Я снова ставлю машину в пятый ряд и снова подымаюсь в комнату № 1852. В кабинете неприятная глухая тишина. Нажимаю на пульте кнопку магнитофона. Тоскливую тишину разрывает энергичный голос секретарши: «В четырнадцать часов ноль пять минут приходил драматург Девдариани. (Видно, у входа в кабинет дожидался окончания перерыва.) Пьеса на столе…» Пауза. «В четырнадцать часов двадцать минут был теледраматург Дугладзе. Пьеса на столе… В четырнадцать часов тридцать шесть минут был Гринберг — по поводу грузинской радиопьесы. Я передала ему ваши рекомендации. Статья на столе. В четырнадцать часов пятьдесят две минуты сообщение с телетайпа: «Поздравляем, вашей радиопьесе присудили вторую премию на международном конкурсе в Вильнюсе — «Лента дружбы — 1974». Три тысячи рублей переведены на ваш адрес. Еще раз поздравляет вас весь отдел». (Соответствующее музыкальное обрамление — торжественное, приподнятое.) Пауза. «В четырнадцать часов двадцать две минуты звонила женщина. Не назвалась. (Лирическая музыка — у секретарши не было, вероятно, дела, и она развлекалась.) В четырнадцать часов сорок пять минут вас вызывал четвертый замдиректора Нозава. Наверное, уже знаете — Нозава стал четвертым замом. (Впервые слышу!) (Вступление к пятой симфонии Бетховена.) В пятнадцать часов тридцать одну минуту вас спрашивали из тысяча сорок второй». Три отрывистых сигнала означают, что секретарша доложила все. «Удивительный день: поступило всего лишь две пьесы! — возликовал я и глянул на часы: шестнадцать часов ноль две минуты, как выражается моя секретарша.
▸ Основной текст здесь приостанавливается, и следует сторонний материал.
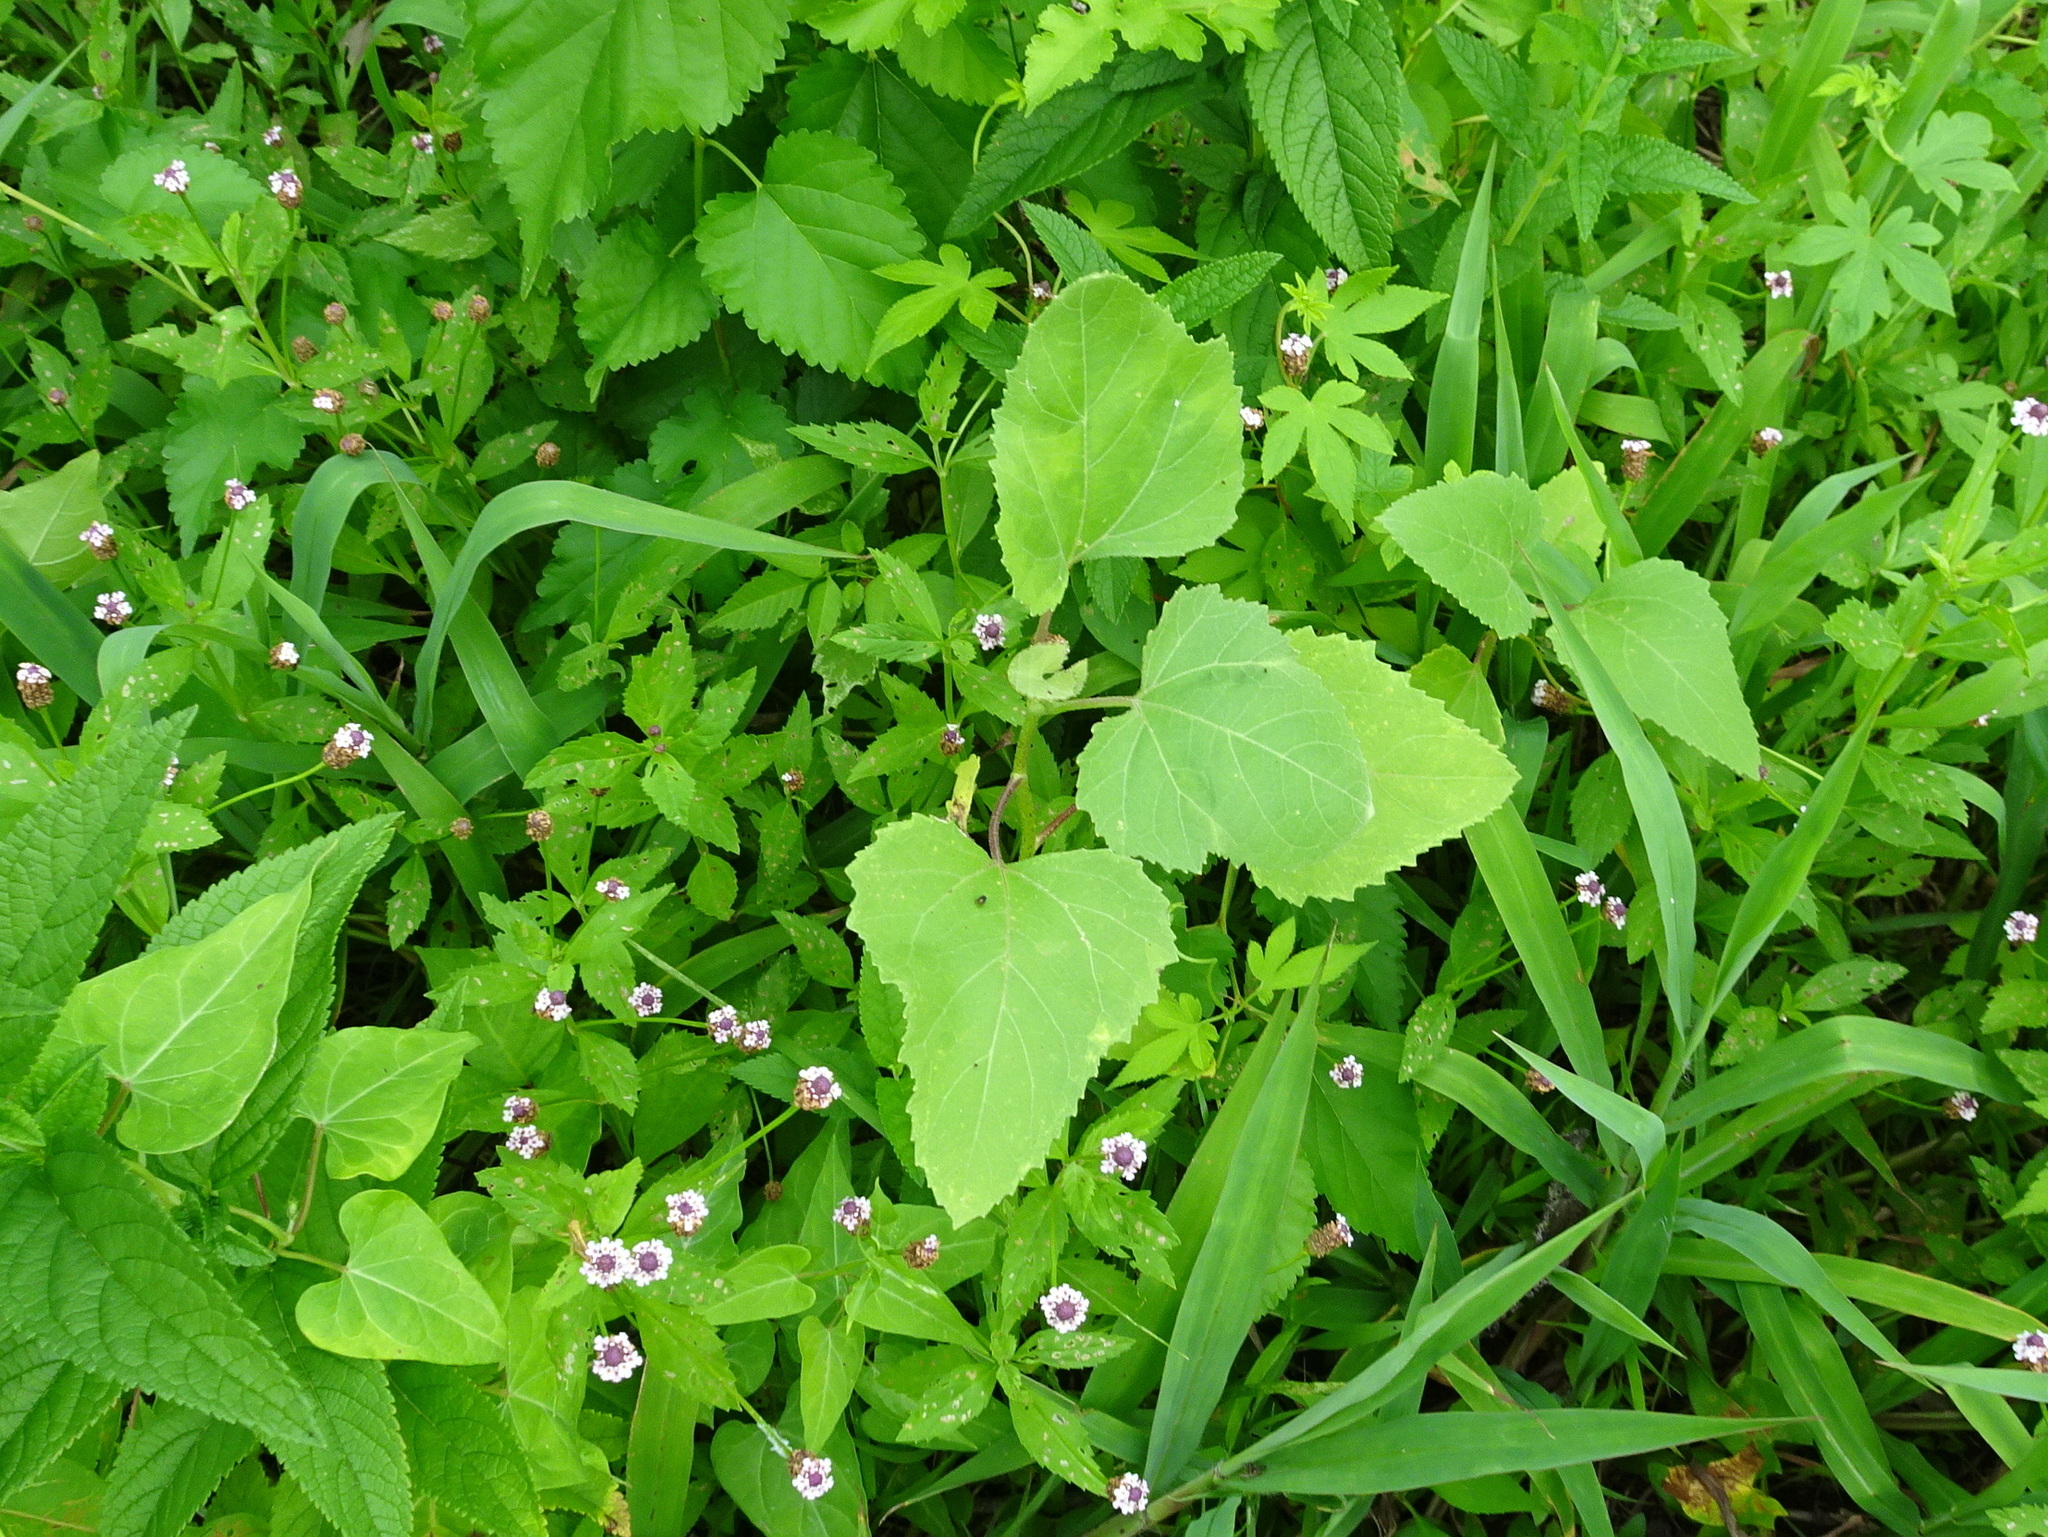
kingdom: Plantae
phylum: Tracheophyta
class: Magnoliopsida
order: Asterales
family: Asteraceae
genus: Xanthium
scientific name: Xanthium strumarium
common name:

Я распахнул окно. Далеко внизу, подобно хлопотливым муравьям, суетливо носятся машины, автобусы, троллейбусы, люди. Снаружи вместо свежего воздуха ворвался горячий густой смог. Я потянулся закрыть окно…
Обручальное кольцо соскочило с пальца, нежно звякнуло о стекло и полетело вниз — окна всех восемнадцати этажей зазвенели, как крохотные колокольчики. Явственно донесся стук кольца об асфальт.
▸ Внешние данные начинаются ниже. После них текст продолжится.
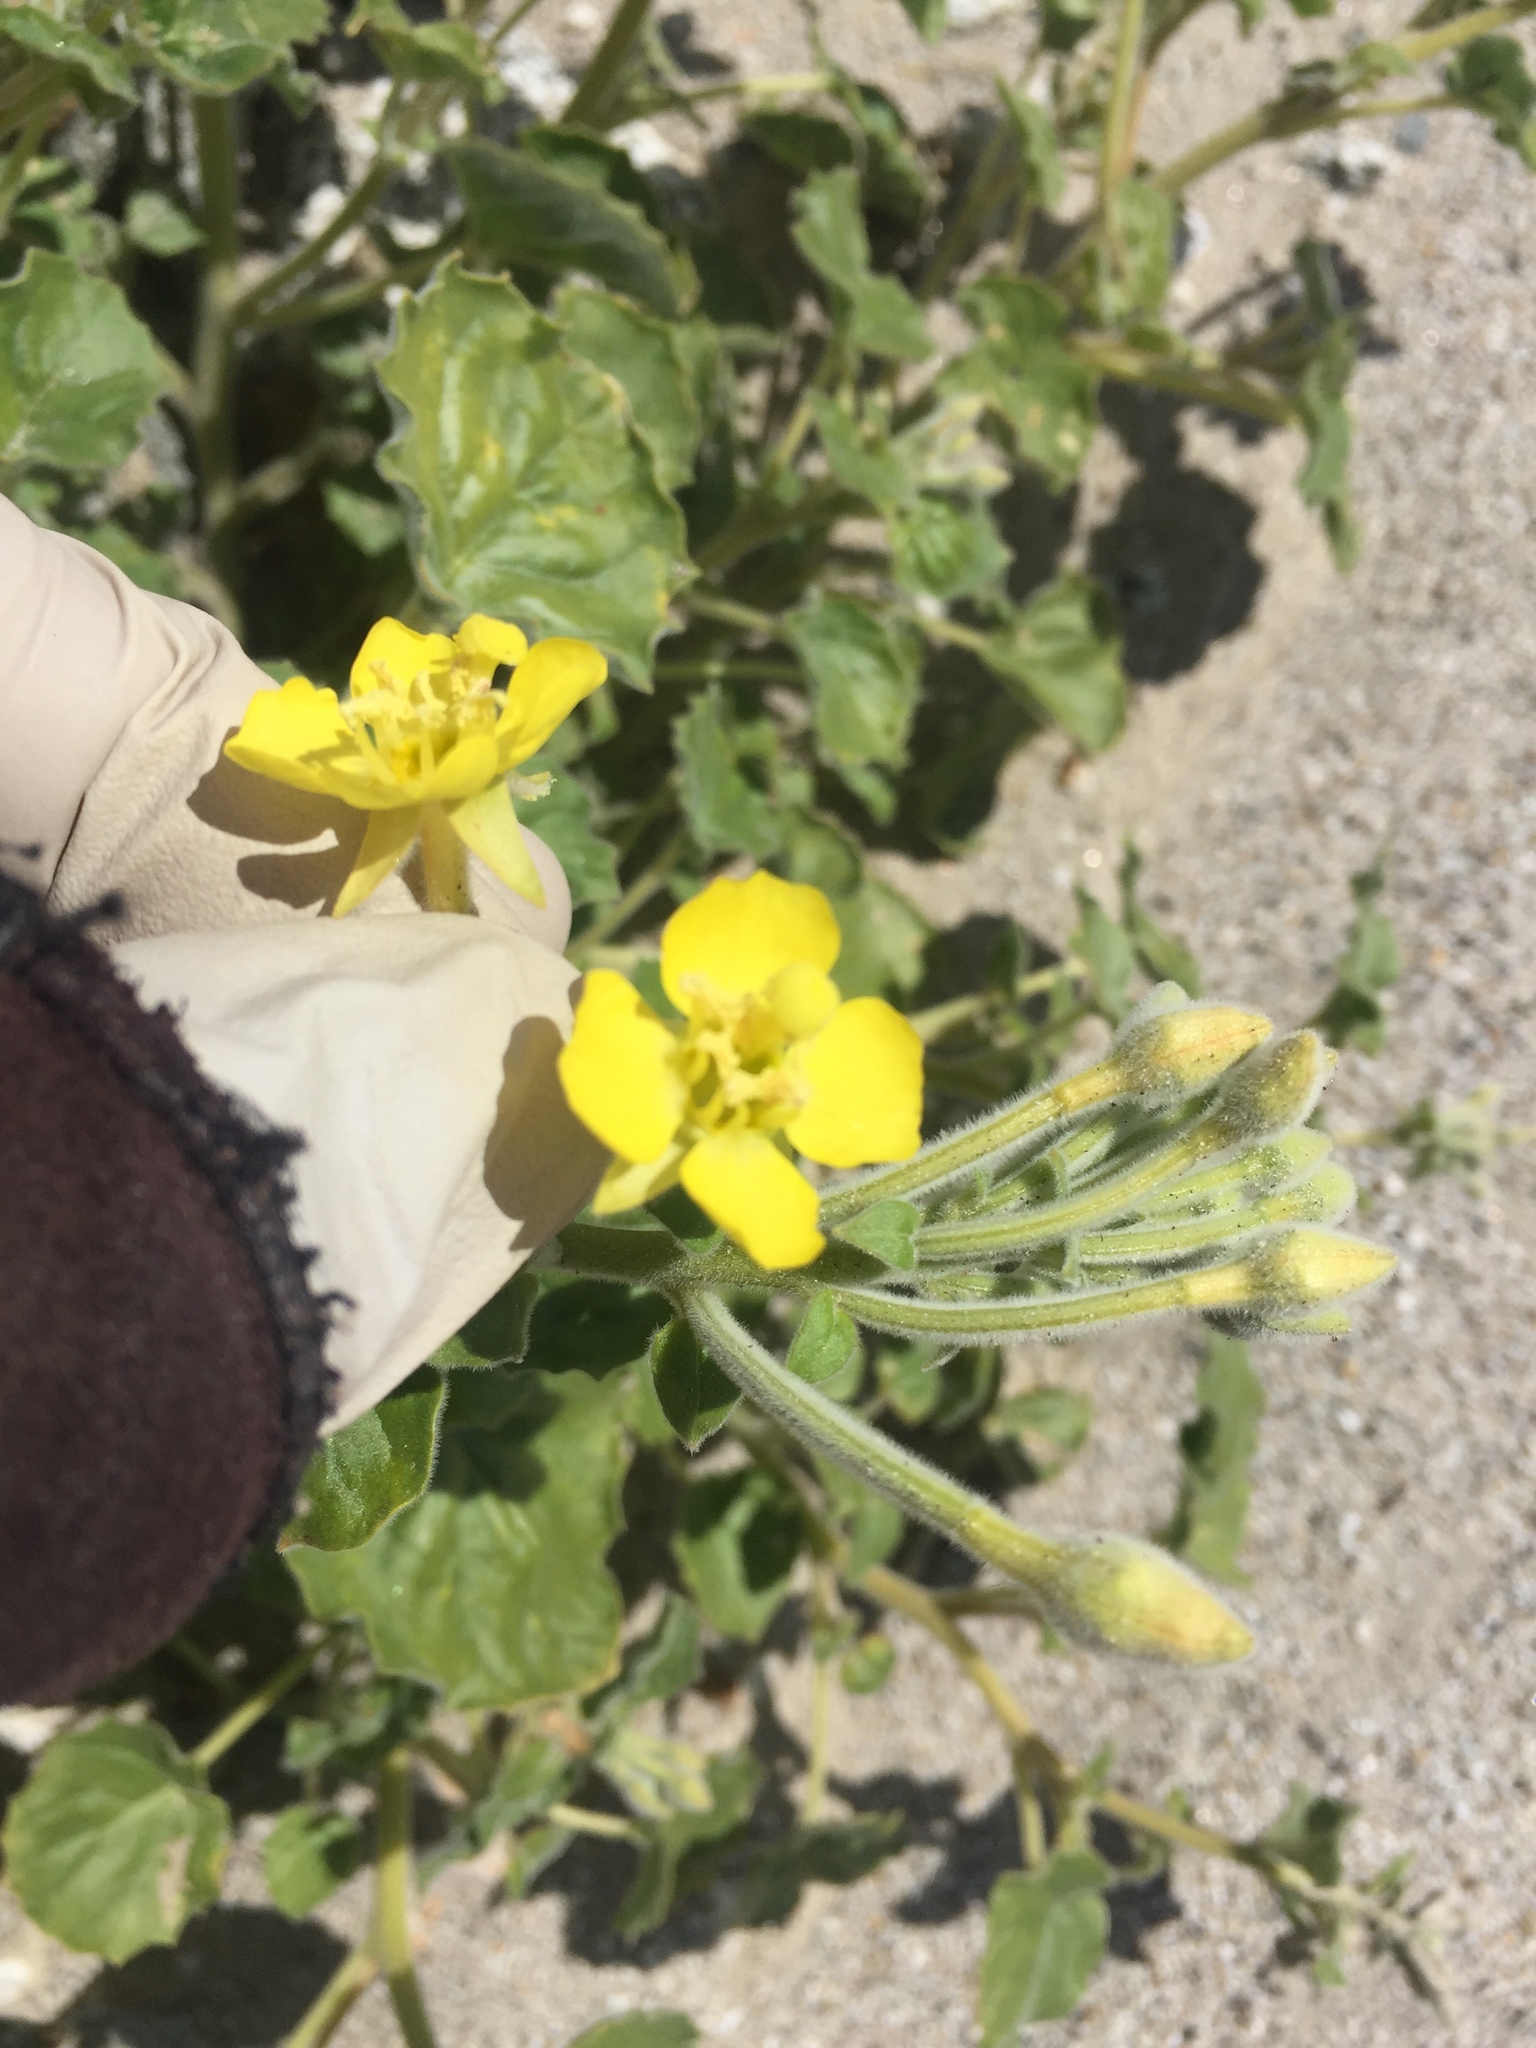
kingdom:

Я закрыл окно. Присел за рабочий стол и перелистал пьесу драматурга Девдариани.
Уже само название отбивало охоту читать дальше, да и не было нужды, но хочешь не хочешь обязан добраться до конца. Надо прочесть каждую строчку, не то, если автор уличит тебя, что ты пропустил третье слово в четвертой строке сверху на сто восемнадцатой странице, прямо к директору кинется жаловаться («Не чтят, не уважают ни драматургию, ни живых классиков!»). Какой бы глупой ни была пьеса, надо прочесть ее всю внимательно и бесстрастно и так же терпеливо, бесстрастно объяснить автору, чем плохо его творение, почему оно не годится. Но автор все равно пойдет со своей пьесой к директору и постарается пробить ее всеми правдами и неправдами, всучить нашему учреждению. Правда, сделать это далеко не просто: к пьесе прилагаются три коротких заключения: кандидата искусствоведения (оформленного у нас на должность редактора-инженера) — на трех-четырех страницах; моего заместителя из соответствующего отдела — на одной-двух страницах, и моя — в одной-двух фразах.
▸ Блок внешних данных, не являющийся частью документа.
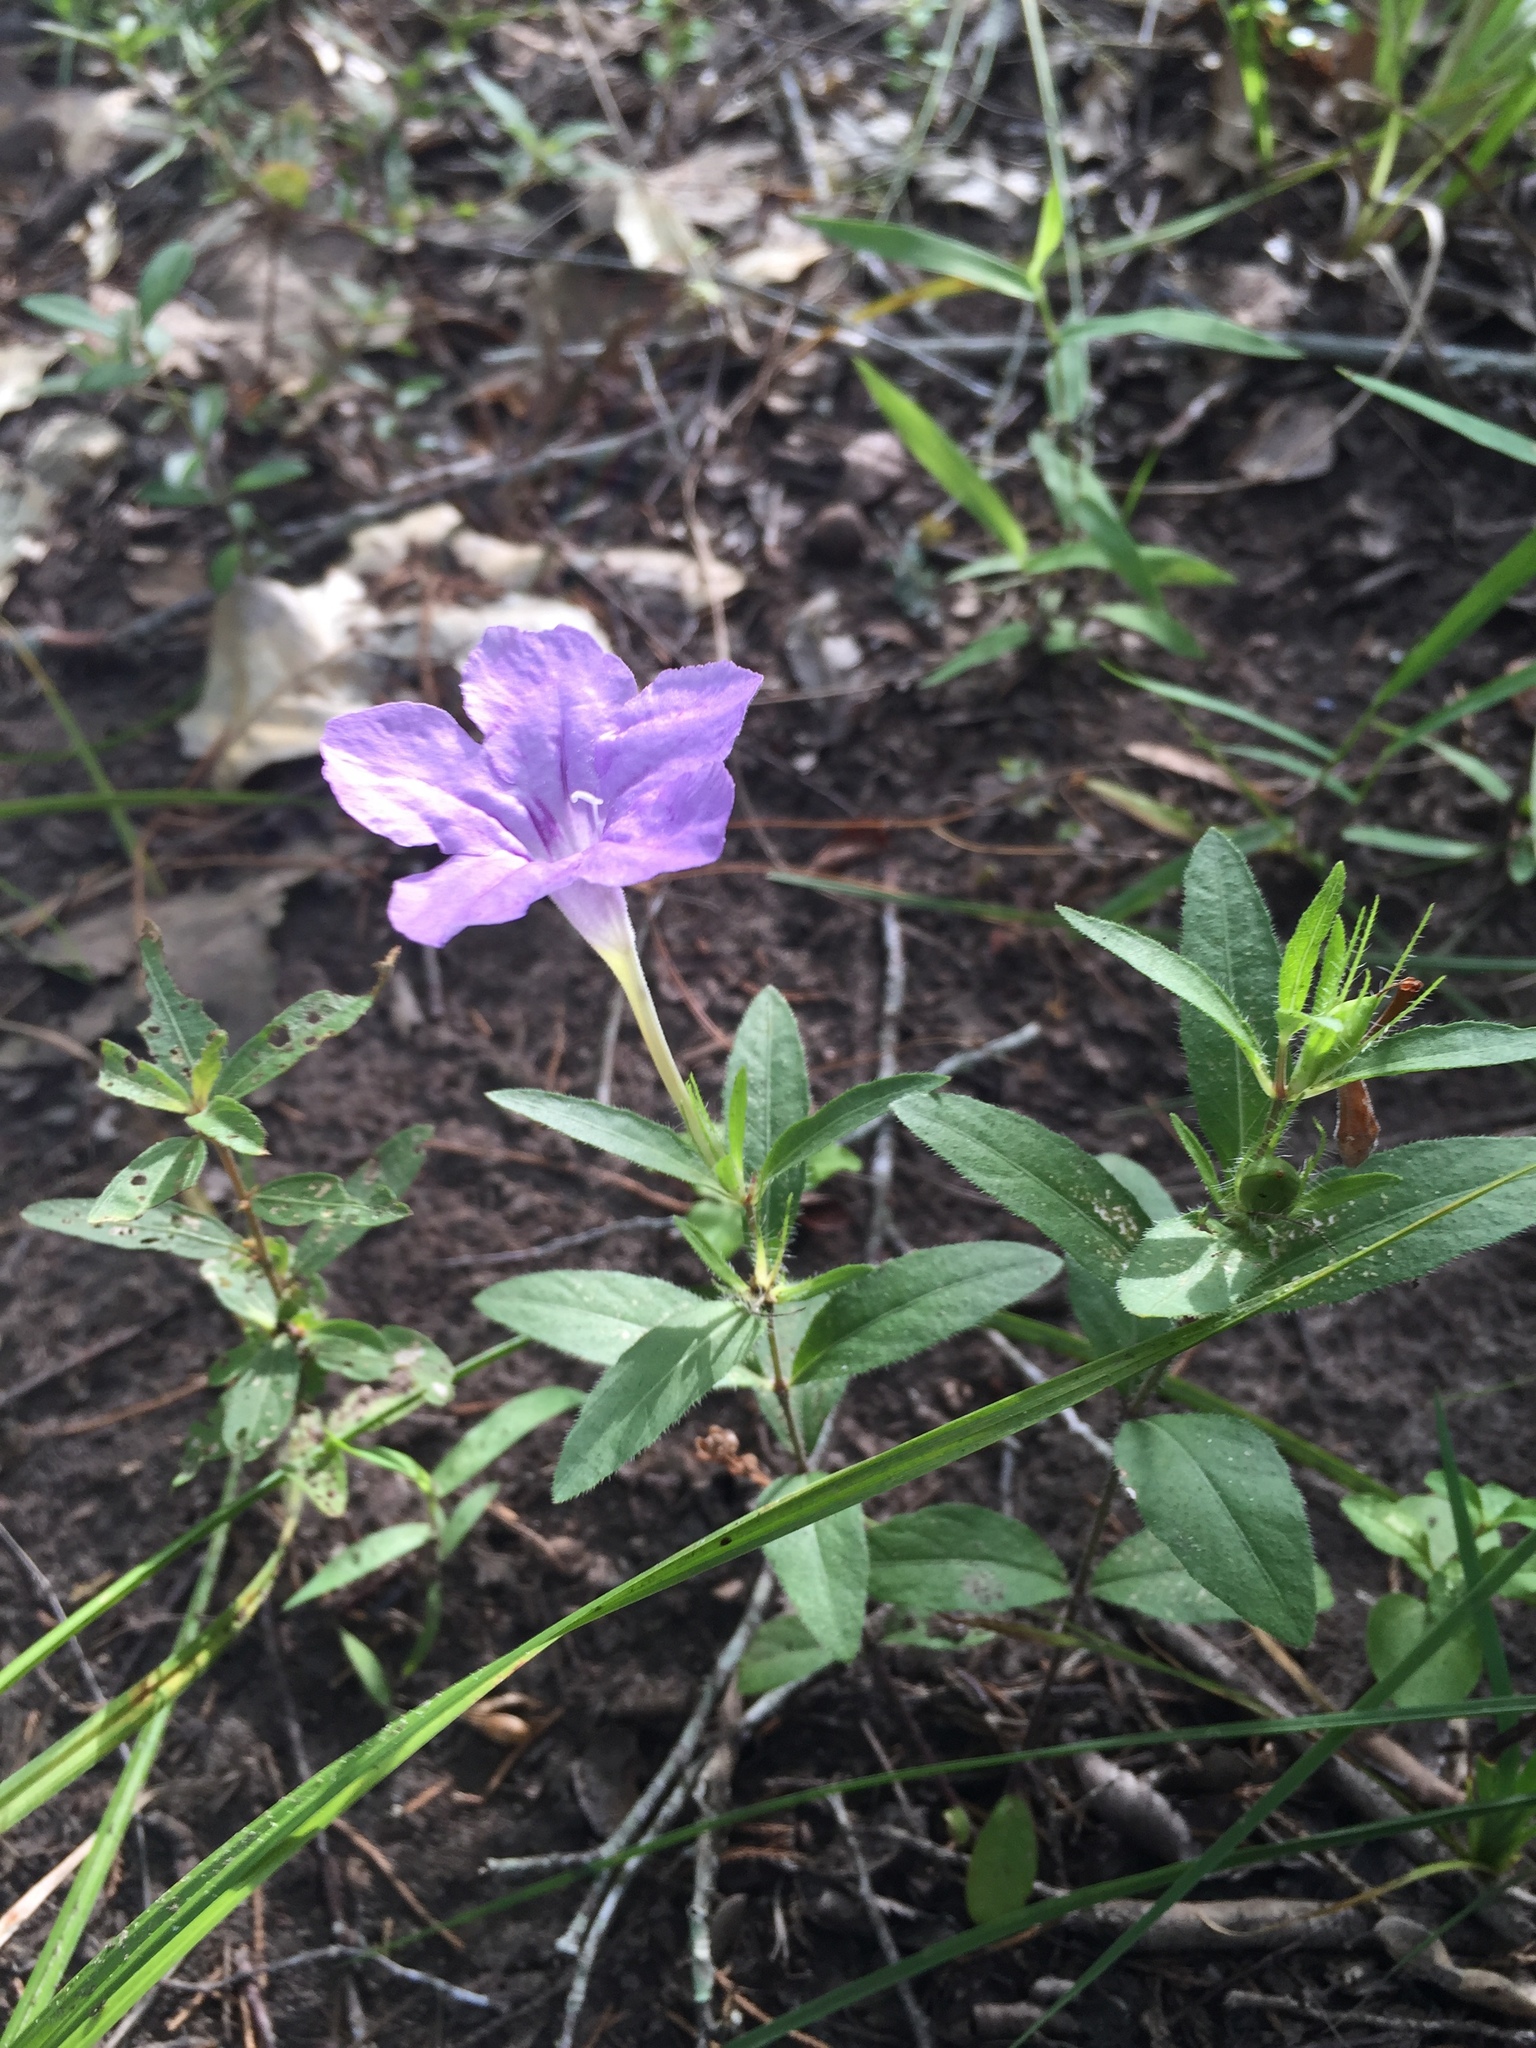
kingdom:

Я добросовестно читал пьесу Девдариани, читал до одури. Справившись с ней, позволил себе передышку и набрал на пульте номер музыки. Под звуки приятной мелодии я уткнулся в телепьесу Дугладзе…
—
— Слушаю!
— У тебя включен телевизор? Видел, какой хороший телеспектакль передавали из Москвы? — Отец мой был на пенсии и не пропускал ни одной художественной или спортивной передачи из других городов и стран.
— Нет, не видел, некогда, у меня дела были.
— Дела у тебя не переведутся.
— Ну чего тебе, пап? Занят был, не мог посмотреть. И из-за этого будешь теперь негодовать?!
— Ты обязан смотреть такие спектакли. И это — твое дело, может, даже главное дело. Правда, толку все равно не будет — хоть смотрите, хоть нет. Нужен большой талант, без настоящего таланта не напишешь нормальной телепьесы!
Отец явно взволнован. Как видно, он много размышлял о развитии нашей теледраматургии, и выводы его заслуживали, кажется, внимания. Но сейчас мне было не до его выводов.
— Отец, мне некогда… Я телепьесу читаю.
Пауза. Обиделся.
— Глупый ты, сынок. Извини, что так говорю, но неужели не понимаешь: основная проблема нашего столетия — проблема взаимообщения. Я не о нас с тобой. Эта проблема — решающая проблема середины нашего столетия, потому что люди утеряли способность поддерживать взаимоотношения, общаться… Нет у них больше этого дара… Исчез он… Пропал…
— Отец, мне надо срочно прочесть телепьесу…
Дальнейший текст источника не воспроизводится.